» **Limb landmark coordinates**
◇ ◇ ◇ ◇ ◇

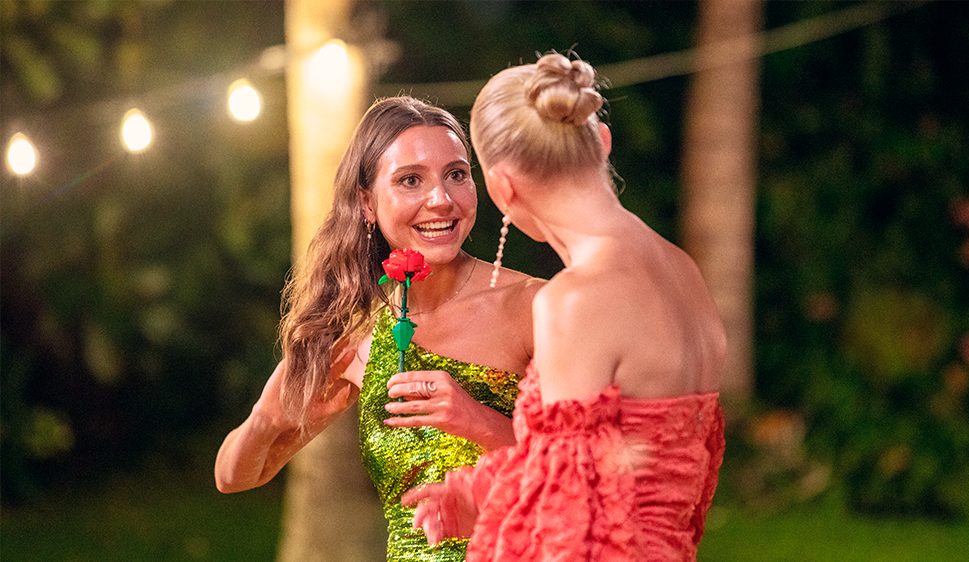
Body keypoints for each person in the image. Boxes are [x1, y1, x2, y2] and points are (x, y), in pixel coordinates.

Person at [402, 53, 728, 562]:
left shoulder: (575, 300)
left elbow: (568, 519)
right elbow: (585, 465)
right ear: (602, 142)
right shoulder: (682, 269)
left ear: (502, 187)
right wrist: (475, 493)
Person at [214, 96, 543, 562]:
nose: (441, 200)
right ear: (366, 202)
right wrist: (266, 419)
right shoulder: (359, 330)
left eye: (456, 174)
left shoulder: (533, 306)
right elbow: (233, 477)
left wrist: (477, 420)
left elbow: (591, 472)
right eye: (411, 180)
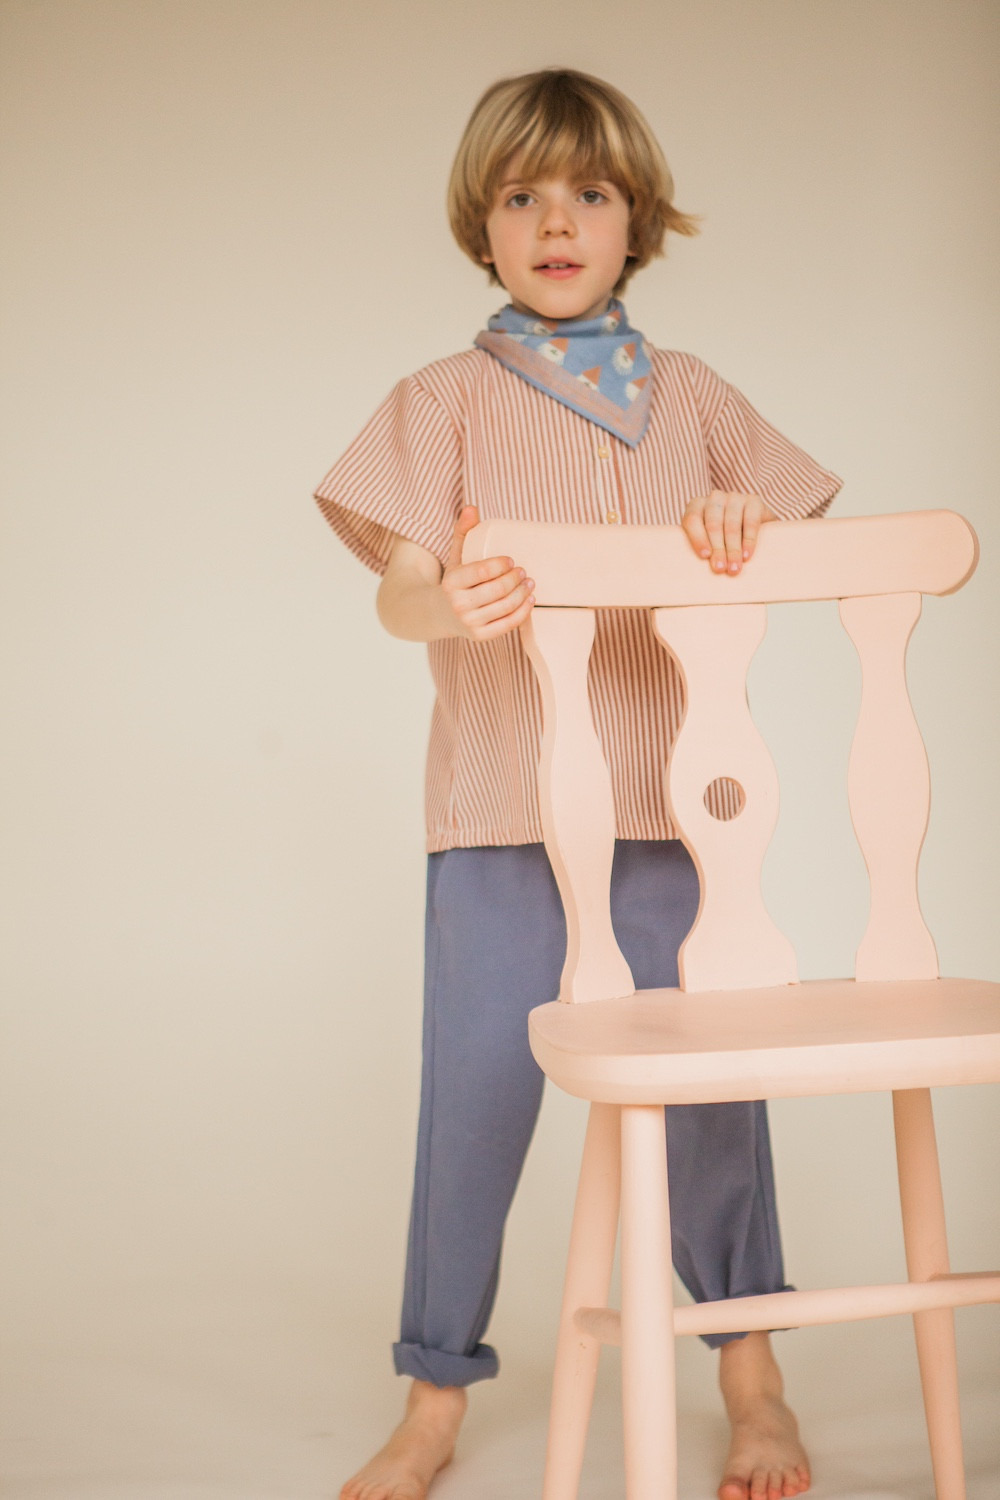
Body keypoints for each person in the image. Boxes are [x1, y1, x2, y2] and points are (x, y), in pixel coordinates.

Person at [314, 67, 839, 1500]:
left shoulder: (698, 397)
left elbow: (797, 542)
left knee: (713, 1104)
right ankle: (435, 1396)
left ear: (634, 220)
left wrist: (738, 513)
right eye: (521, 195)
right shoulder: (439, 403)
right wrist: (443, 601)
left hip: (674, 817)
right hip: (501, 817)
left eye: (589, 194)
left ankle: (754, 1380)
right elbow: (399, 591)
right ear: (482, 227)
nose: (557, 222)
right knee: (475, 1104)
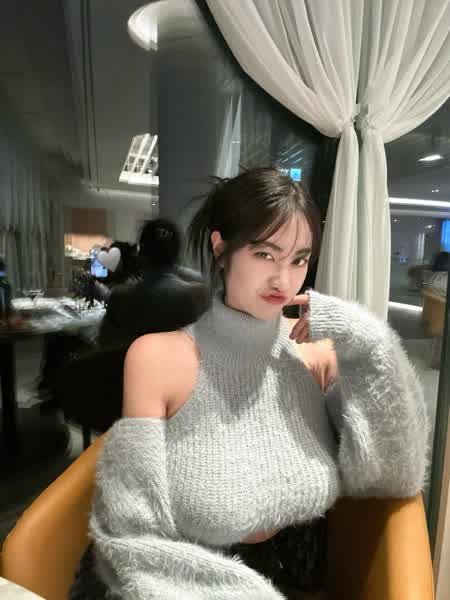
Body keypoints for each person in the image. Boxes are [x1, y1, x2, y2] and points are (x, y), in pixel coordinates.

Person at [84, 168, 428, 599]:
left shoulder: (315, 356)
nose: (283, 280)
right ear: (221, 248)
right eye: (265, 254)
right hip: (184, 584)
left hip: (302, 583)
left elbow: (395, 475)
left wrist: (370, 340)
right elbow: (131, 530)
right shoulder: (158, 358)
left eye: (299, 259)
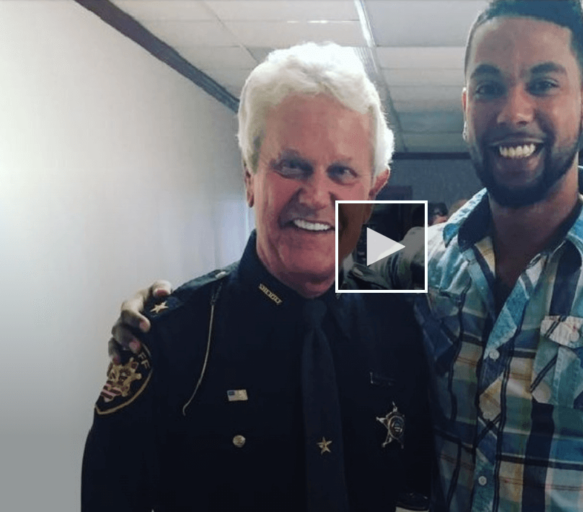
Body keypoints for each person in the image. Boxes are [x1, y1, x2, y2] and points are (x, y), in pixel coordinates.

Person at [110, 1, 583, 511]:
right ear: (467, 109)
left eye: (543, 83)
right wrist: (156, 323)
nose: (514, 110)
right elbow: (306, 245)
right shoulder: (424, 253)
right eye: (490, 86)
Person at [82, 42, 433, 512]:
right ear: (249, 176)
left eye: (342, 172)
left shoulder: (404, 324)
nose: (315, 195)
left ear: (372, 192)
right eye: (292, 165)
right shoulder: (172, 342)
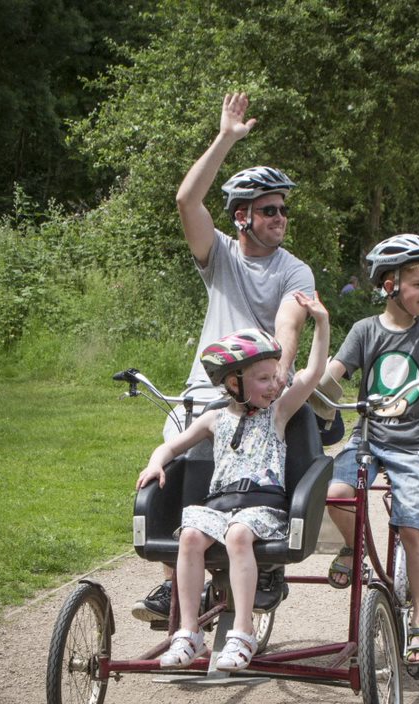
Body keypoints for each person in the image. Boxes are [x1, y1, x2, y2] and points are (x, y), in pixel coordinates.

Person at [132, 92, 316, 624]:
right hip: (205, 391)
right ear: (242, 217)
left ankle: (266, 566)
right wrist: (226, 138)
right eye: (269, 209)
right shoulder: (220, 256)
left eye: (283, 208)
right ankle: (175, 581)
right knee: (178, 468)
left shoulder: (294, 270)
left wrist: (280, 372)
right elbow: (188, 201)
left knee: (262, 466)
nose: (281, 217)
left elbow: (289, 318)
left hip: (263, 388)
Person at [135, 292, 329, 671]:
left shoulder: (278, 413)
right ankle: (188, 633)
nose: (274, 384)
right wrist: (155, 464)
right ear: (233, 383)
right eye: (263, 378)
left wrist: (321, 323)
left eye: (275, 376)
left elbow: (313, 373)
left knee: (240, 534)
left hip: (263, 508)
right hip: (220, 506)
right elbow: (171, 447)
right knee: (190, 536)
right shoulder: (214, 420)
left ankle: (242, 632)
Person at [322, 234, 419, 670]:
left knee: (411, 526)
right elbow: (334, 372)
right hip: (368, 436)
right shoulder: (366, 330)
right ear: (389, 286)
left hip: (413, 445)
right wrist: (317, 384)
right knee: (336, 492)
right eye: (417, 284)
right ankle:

◇ ◇ ◇ ◇ ◇

» **Exercise directions**
Show each line of the data that contains the string "ankle".

» **Finished exercise**
right ankle: (435, 1396)
left ankle: (754, 1380)
left ankle: (266, 566)
right ankle: (175, 581)
right ankle: (188, 633)
left ankle: (242, 632)
right ankle:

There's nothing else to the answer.